Stay close – Relationships are so important to your success with your employer. Your Relationship Map will be a key tool to ensuring that you continue to manage the important relationships needed for your success overseas. Being in the corporate loop is difficult enough when everyone you need to speak with is down the hallway. Being an multiple times zones away makes staying close that much harder, and critically more important.

Impact your success – Use this as an opportunity for to impact your three critical career success factors. Plan how this new posting will impact your Brand. Network inside and outside your company is more important than ever, and maintaining your visibility takes a lot planning and effort.

If you are offered an overseas move, don’t just jump at the offer. Make sure the move will land you on a ladder, not a snake.


Title: CFO
Company: C-Suite Services
LinkedIn Profile
(CFO, C-Suite Services) |

In an increasingly global business environment, my opinion is that overseas posting should be encouraged or overseas experience should be valued (more than it is now).

Having to prove my worth the second time (here in the US) and having to go up the proverbial corporate ladder again, I have first hand experience. I can say that it was a fulfilling (being able to succeed) and at the same time frustrating (it was unneccessary) experience.

I do NOT see a DOWNSIDE to the experience. There are a lot of other explanations for overseas posting that are NOT negative so I disagree that there are only two One major explanation is for the opportunity to prove one's worth and use the foreign division/posting as a training ground.

You are right that most of the time, the foreign posting is VIEWED as a negative.
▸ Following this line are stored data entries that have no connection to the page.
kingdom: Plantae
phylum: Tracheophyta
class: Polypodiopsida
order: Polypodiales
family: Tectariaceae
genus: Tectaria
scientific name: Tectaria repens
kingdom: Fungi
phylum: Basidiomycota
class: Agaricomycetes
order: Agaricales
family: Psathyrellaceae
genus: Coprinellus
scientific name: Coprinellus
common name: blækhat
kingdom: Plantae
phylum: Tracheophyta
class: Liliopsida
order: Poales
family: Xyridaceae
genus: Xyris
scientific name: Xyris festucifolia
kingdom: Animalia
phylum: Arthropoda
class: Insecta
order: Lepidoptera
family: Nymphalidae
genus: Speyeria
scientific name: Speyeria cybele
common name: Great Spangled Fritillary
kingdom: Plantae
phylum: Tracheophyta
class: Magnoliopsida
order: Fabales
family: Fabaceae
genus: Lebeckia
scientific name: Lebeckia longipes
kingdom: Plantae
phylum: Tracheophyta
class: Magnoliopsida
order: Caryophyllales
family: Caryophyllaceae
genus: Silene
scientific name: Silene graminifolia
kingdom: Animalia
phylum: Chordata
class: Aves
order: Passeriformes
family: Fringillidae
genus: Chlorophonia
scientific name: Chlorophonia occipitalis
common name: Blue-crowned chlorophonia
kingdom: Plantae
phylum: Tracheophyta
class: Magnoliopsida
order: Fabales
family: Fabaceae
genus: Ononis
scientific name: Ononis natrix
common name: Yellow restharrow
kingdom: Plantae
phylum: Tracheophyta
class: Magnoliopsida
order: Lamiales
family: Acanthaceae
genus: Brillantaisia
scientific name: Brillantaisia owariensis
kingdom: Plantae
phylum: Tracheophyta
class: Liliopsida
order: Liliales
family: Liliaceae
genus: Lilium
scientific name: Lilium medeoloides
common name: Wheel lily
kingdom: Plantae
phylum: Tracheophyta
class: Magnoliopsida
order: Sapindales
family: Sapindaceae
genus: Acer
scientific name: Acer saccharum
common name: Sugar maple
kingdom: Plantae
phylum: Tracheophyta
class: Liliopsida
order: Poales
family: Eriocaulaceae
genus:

But the paradigm is changing and the market will slowly shift it's view and need.

Topic Expert
Samuel Dergel
Title: Director - Executive Search
Company: Stanton Chase International
LinkedIn Profile
(Director - Executive Search, Stanton Chase International) |

Emerson. The experience itself can be very positive and have an impact on the executive and the employee.

I would like people to be more aware of the risks in addition to the opportunities, as well as having a plan to make the experience a success, both during and after the overseas posting.

Thanks as always,

Topic Expert
Regis Quirin
Title: Director of Finance
Company: Gibney Anthony & Flaherty LLP
LinkedIn Profile
(Director of Finance, Gibney Anthony & Flaherty LLP) |

This issue tends to go back and forth. In the mid-80's, it was highly recommended to go abroad. That seemed to fade away. The issue is not too different than the plight of a telecommuter. You must make an effort to stay connected and relevant to headquarters, as much as possible. Avoid - "Out of sight, Out of mind."

Topic Expert
Samuel Dergel
Title: Director - Executive Search
Company: Stanton Chase International
LinkedIn Profile
(Director - Executive Search, Stanton Chase International) |


Yes, the effort needs to be made, before as well as during, so that the after is successful as well.

I appreciate your input. Hope you are well,

Kurt Kipfer
Title: Retired
Company: Retired
(Retired, Retired) |

An overseas posting / assignment, if approached with the proper attitude and the required cultural sensitivities, is an opportunity that can be invaluable. It will change most for the better with a broader view of life. A chance to view/learn how "business" operates in different cultures, environments with different regulations, rules, etc...

The work experience gained will likely not be duplicated anywhere else. The life experience gained, approached with the proper attitude, will be invaluable / life-changing.

Your sandbox of ideas and contacts will be increased immeasurably!

... speaking from experience on this topic. two years in financial role overseas in the Netherlands within global insurance sector. invaluable.